Thursday, August 6, 2009

THE NEW CIVILITY


Something happened.

On Tuesday morning, shortly after nine, I was driving north on the causeway through Stanley Park.

An ambulance suddenly appeared travelling from the North Shore into town, sirens going, lights flashing.

What did I do?

I did what is required by law, what is common sense and common courtesy. What is the only reasonable thing. What you would do.

I pulled over onto the shoulder, putting on my right turn signal, and I stopped.

In under two seconds, the car behind me began furiously to honk its little horn.

Why do I say "furiously?"

Because I looked in my rear view mirror and saw three people in the car behind me, one of whom was a young woman of about 28 or 30 wildly, madly gesticulating at me with rage.

Her gesticulations translated as something like,

YOU STUPID BASTARD, WHAT ARE YOU PULLING OVER AND STOPPING FOR, THE AMBULANCE IS GOING PAST YOU. THIS IS A FREEWAY.

All of this happened in less than five seconds.

This passenger, this woman, this citizen, this human being is so important, so self-involved, so wound up for her day that someone impeding her progress sends her into The Red Zone in a flash.

How dare an ambulance interfere with her personal movie?

How dare I obey the law and pull over for a moment?

I was a terrible awful person who must be yelled at and called names because she had to pause for a few seconds.

Was she going to a conference on nuclear isotopes?

As George Constanza says in an early Seinfeld episode, "This is supposed to be a society here!"

I am obsessing on this incident, I know.

It speaks to me of the End of Decent Public Behaviour, which of course appears a hundred times a day in a thousand guises, each more offensive than the last.

I shared this little tale with a B.C. Ferries employing in the cafeteria of the boat about half an hour after it happened.
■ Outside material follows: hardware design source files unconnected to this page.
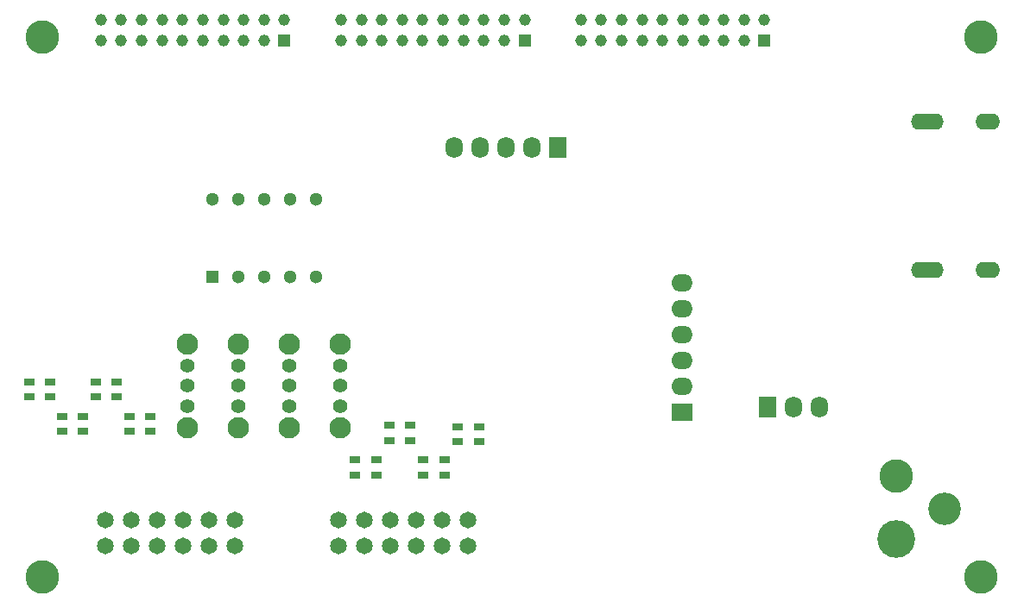
<source format=gbs>
G04*
G04 #@! TF.GenerationSoftware,Altium Limited,Altium Designer,25.2.1 (25)*
G04*
G04 Layer_Color=16711935*
%FSLAX25Y25*%
%MOIN*%
G70*
G04*
G04 #@! TF.SameCoordinates,382838D2-828E-4769-9F82-A9EE904C746A*
G04*
G04*
G04 #@! TF.FilePolarity,Negative*
G04*
G01*
G75*
%ADD68C,0.05512*%
%ADD69C,0.08268*%
%ADD70C,0.14567*%
%ADD71C,0.12992*%
%ADD72C,0.12598*%
%ADD73C,0.04528*%
%ADD74R,0.04528X0.04528*%
%ADD75O,0.06693X0.08268*%
%ADD76R,0.06693X0.08268*%
%ADD77O,0.12598X0.06299*%
%ADD78O,0.09449X0.06299*%
%ADD79C,0.06496*%
%ADD80O,0.08268X0.06693*%
%ADD81R,0.08268X0.06693*%
%ADD82C,0.05118*%
%ADD83R,0.05118X0.05118*%
%ADD114R,0.03937X0.02756*%
D68*
X71850Y89527D02*
D03*
Y81653D02*
D03*
Y97401D02*
D03*
X130905Y89527D02*
D03*
Y81653D02*
D03*
Y97401D02*
D03*
X111221D02*
D03*
Y81653D02*
D03*
Y89527D02*
D03*
X91535Y97401D02*
D03*
Y81653D02*
D03*
Y89527D02*
D03*
D69*
X71850Y105669D02*
D03*
Y73386D02*
D03*
X130905Y105669D02*
D03*
Y73386D02*
D03*
X111221D02*
D03*
Y105669D02*
D03*
X91535Y73386D02*
D03*
Y105669D02*
D03*
D70*
X345472Y30315D02*
D03*
D71*
Y54724D02*
D03*
X377953Y15748D02*
D03*
X15748D02*
D03*
Y224410D02*
D03*
X377953D02*
D03*
D72*
X363976Y42126D02*
D03*
D73*
X131103Y222992D02*
D03*
X138977D02*
D03*
X146851D02*
D03*
X154725D02*
D03*
X162599D02*
D03*
X170473D02*
D03*
X178347D02*
D03*
X186221D02*
D03*
X194095D02*
D03*
X131103Y230866D02*
D03*
X138977D02*
D03*
X146851D02*
D03*
X154725D02*
D03*
X162599D02*
D03*
X170473D02*
D03*
X178347D02*
D03*
X186221D02*
D03*
X194095D02*
D03*
X201969D02*
D03*
X109252D02*
D03*
X101378D02*
D03*
X93504D02*
D03*
X85630D02*
D03*
X77756D02*
D03*
X69882D02*
D03*
X62008D02*
D03*
X54134D02*
D03*
X46260D02*
D03*
X38386D02*
D03*
X101378Y222992D02*
D03*
X93504D02*
D03*
X85630D02*
D03*
X77756D02*
D03*
X69882D02*
D03*
X62008D02*
D03*
X54134D02*
D03*
X46260D02*
D03*
X38386D02*
D03*
X223720D02*
D03*
X231594D02*
D03*
X239468D02*
D03*
X247342D02*
D03*
X255216D02*
D03*
X263090D02*
D03*
X270964D02*
D03*
X278838D02*
D03*
X286713D02*
D03*
X223720Y230866D02*
D03*
X231594D02*
D03*
X239468D02*
D03*
X247342D02*
D03*
X255216D02*
D03*
X263090D02*
D03*
X270964D02*
D03*
X278838D02*
D03*
X286713D02*
D03*
X294586D02*
D03*
D74*
X201969Y222992D02*
D03*
X109252D02*
D03*
X294586D02*
D03*
D75*
X315709Y81260D02*
D03*
X305709D02*
D03*
X204921Y181496D02*
D03*
X194921D02*
D03*
X184921D02*
D03*
X174921D02*
D03*
D76*
X295709Y81260D02*
D03*
X214921Y181496D02*
D03*
D77*
X357283Y191535D02*
D03*
Y134449D02*
D03*
D78*
X380748Y191535D02*
D03*
Y134449D02*
D03*
D79*
X40146Y37780D02*
D03*
Y27779D02*
D03*
X50146Y37780D02*
D03*
Y27779D02*
D03*
X60146Y37780D02*
D03*
Y27779D02*
D03*
X70146Y37780D02*
D03*
Y27779D02*
D03*
X80146Y37780D02*
D03*
Y27779D02*
D03*
X90146Y37780D02*
D03*
Y27779D02*
D03*
X130146Y37780D02*
D03*
Y27779D02*
D03*
X140146Y37780D02*
D03*
Y27779D02*
D03*
X150146Y37780D02*
D03*
Y27779D02*
D03*
X160146Y37780D02*
D03*
Y27779D02*
D03*
X170146Y37780D02*
D03*
Y27779D02*
D03*
X180146Y37780D02*
D03*
Y27779D02*
D03*
D80*
X262795Y129449D02*
D03*
Y89449D02*
D03*
Y99449D02*
D03*
Y109449D02*
D03*
Y119449D02*
D03*
D81*
Y79449D02*
D03*
D82*
X121378Y161575D02*
D03*
X111378D02*
D03*
X101378D02*
D03*
X91378D02*
D03*
X81378D02*
D03*
X121378Y131575D02*
D03*
X111378D02*
D03*
X101378D02*
D03*
X91378D02*
D03*
D83*
X81378D02*
D03*
D114*
X10827Y91142D02*
D03*
Y85236D02*
D03*
X23552Y71903D02*
D03*
Y77808D02*
D03*
X18701Y91142D02*
D03*
Y85236D02*
D03*
X31426Y71903D02*
D03*
Y77808D02*
D03*
X36417Y91142D02*
D03*
Y85236D02*
D03*
X49409Y71850D02*
D03*
Y77756D02*
D03*
X44291Y91142D02*
D03*
Y85236D02*
D03*
X57284Y71850D02*
D03*
Y77756D02*
D03*
X136417Y60827D02*
D03*
Y54921D02*
D03*
X149803Y68307D02*
D03*
Y74213D02*
D03*
X144685Y60827D02*
D03*
Y54921D02*
D03*
X157677Y68307D02*
D03*
Y74213D02*
D03*
X162795Y60827D02*
D03*
Y54921D02*
D03*
X176181Y67913D02*
D03*
Y73819D02*
D03*
X171063Y60827D02*
D03*
Y54921D02*
D03*
X184449Y67913D02*
D03*
Y73819D02*
D03*
M02*

</source>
He said these acts of rudeness and indifference and boorishness and total self-interest occur so many times a day on his watch that he couldn't even start to list them.

I have a question.

How can you resent an ambulance?

JUSTICE! THE MUSICAL!


“I've turned over files to the RCMP and nothing happens,” laments Al Rosen, the forensic accountant. “We just don't have people who are trained in what to look for. We have bad securities acts. We have bad sentencing guidelines. We've had some bad court decisions. We're 80 years behind the U.S. If you're a crook, this is the best place to be.”
The above is taken from Margaret Wente's column in this morning's Globe & Mail.

I don't much care what happens to Garth Dabrinsky.

He's a crook and a miserable s.o.b. who made a substantial career yelling at people and trying to tell us he was God's great gift to show business.

A couple of good shows do not make you a saint, boobelah.

What I do continue to care about is the wammy-shammy we call criminal justice here in Canada.

May the appeals fall on their faces and may Garth & Myron spend some real time in jail, which is where people who steal money aught to go for a while.